The town of Paint Rock, Alabama held a regularly scheduled town council meeting on Tuesday evening, June 26. This was the town’s second council meeting since reports surfaced of proposed meeting guidelines that attempted to shut out the press and non-residents.
At this meeting, attorney Stephen Kennamer took a seat at the table with council members at Paint Rock Town Hall. Kennamer specializes in municipal law, and also currently represents the city of Scottsboro.
The small community of approximately 200 garnered state and national attention in early June when the Sentinel reported that proposed meeting guidelines for the town would restrict visitors not residing or owning property in the town limits as well as news media from attendance, barring prior approval by a majority of the council.
At the town’s meeting on Tuesday, June 12, Mayor Brenda Fisk explained that the guidelines were presented for consideration to the council, but never passed or enacted.
“This is something the council had not voted on, has not voted on today, and will not vote on in the future,” she said. “We want to continue with the code of conduct that we are under, those items are not part of a process or our government.”
Fisk said she had proposed the guidelines in January, as a result of the media frenzy that ensued when Paint Rock moved to shutter their small Police Department in 2013 under then-mayor Jane Nevels.
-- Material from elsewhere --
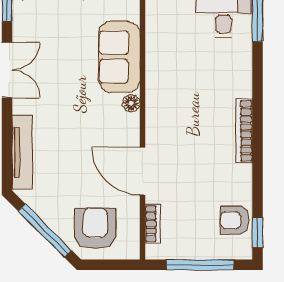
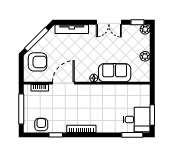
window: (258, 233) -> (56, 135), moved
Tuesday’s meeting involved discussion around code enforcement, and violations of city ordinances as it pertains to property upkeep. Much of the discussion was held informally, outside the parameters of the Roberts Rules of Order which are standard agenda and operating procedures for municipalities.
As the meeting drew to a close, Kennamer asked for an opportunity to address the mayor and council.
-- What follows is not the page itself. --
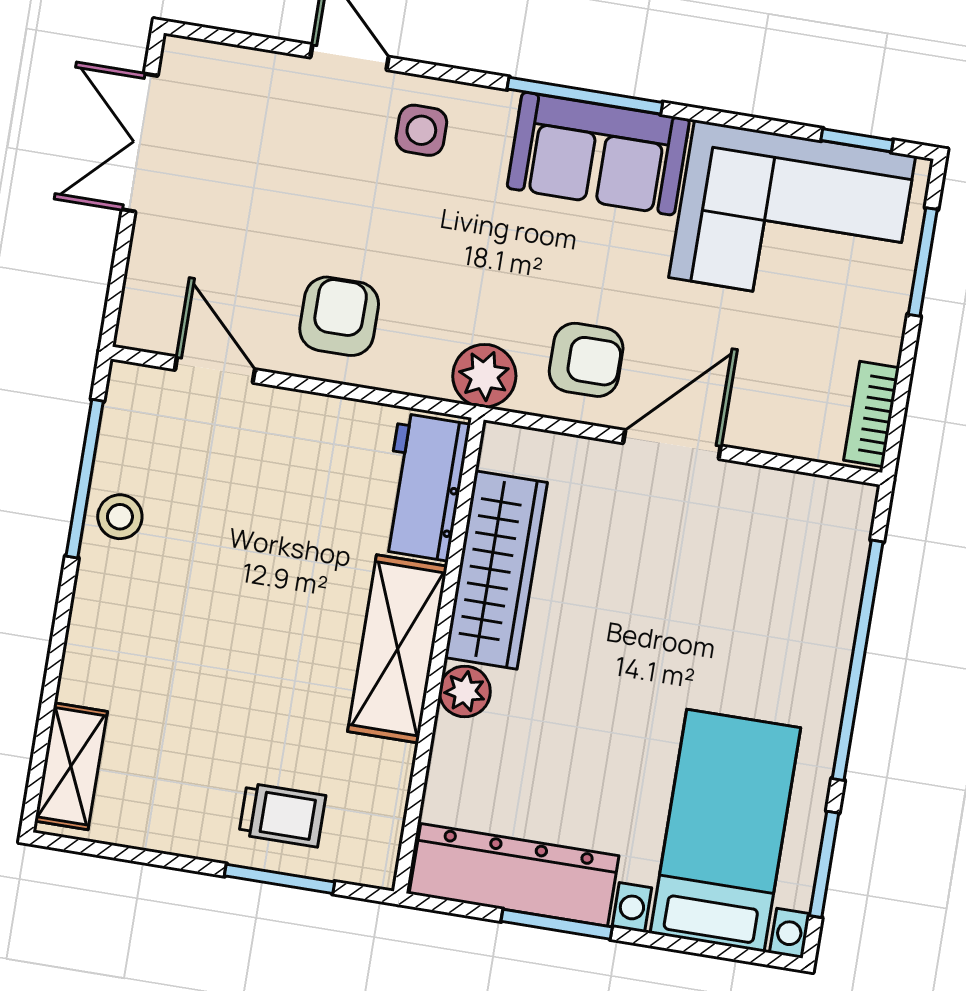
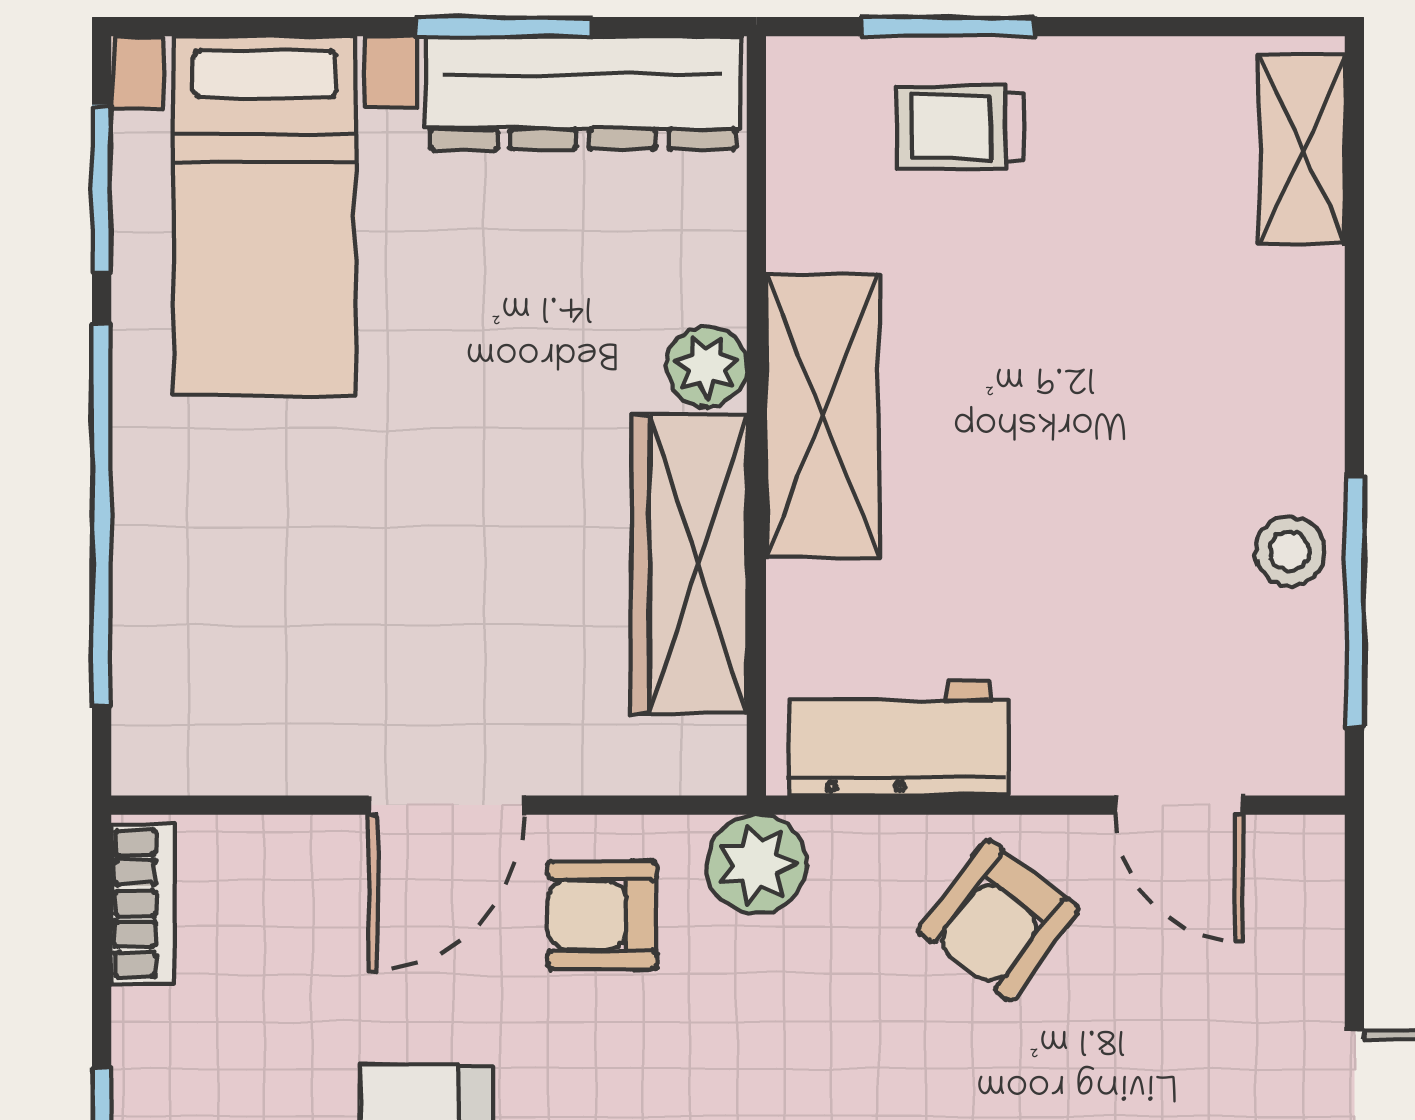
armchair: (339, 316) -> (999, 920), turned 37
workbench: (424, 487) -> (898, 739), moved, turned -90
“May I address you and the council now?” he asked as Mayor Fisk was about to set the date for the council’s next meeting.
“The town has gotten a little bit of a black eye recently,” said Kennamer. “The town needs to think about establishing a couple of guidelines. One of them is to come up with a master ordinance establishing procedures for meetings.”
Kennamer also suggested an audit of the city’s financial records.
“Me, anytime I hear of something new or start something new, I want an audit,” he said. “There is a way to get one from the State Board of Examiners. I think that might be a good place to start… We need to try to have all of our records and all of our ordinances lined up. That’s the place to start.”
Kennamer went on to describe procedural requirements for cities and towns of different sizes in the state of Alabama. He explained that the public and the media are entitled to be at meetings of the town’s leadership, and further discussed the responsibility of the presiding officer to keep order during the meeting.
“Transparency is a good thing in government,” he said.
Paint Rock’s town council meets on the second and fourth Tuesdays of the month, beginning at 6 p.m. at Paint Rock Town Hall.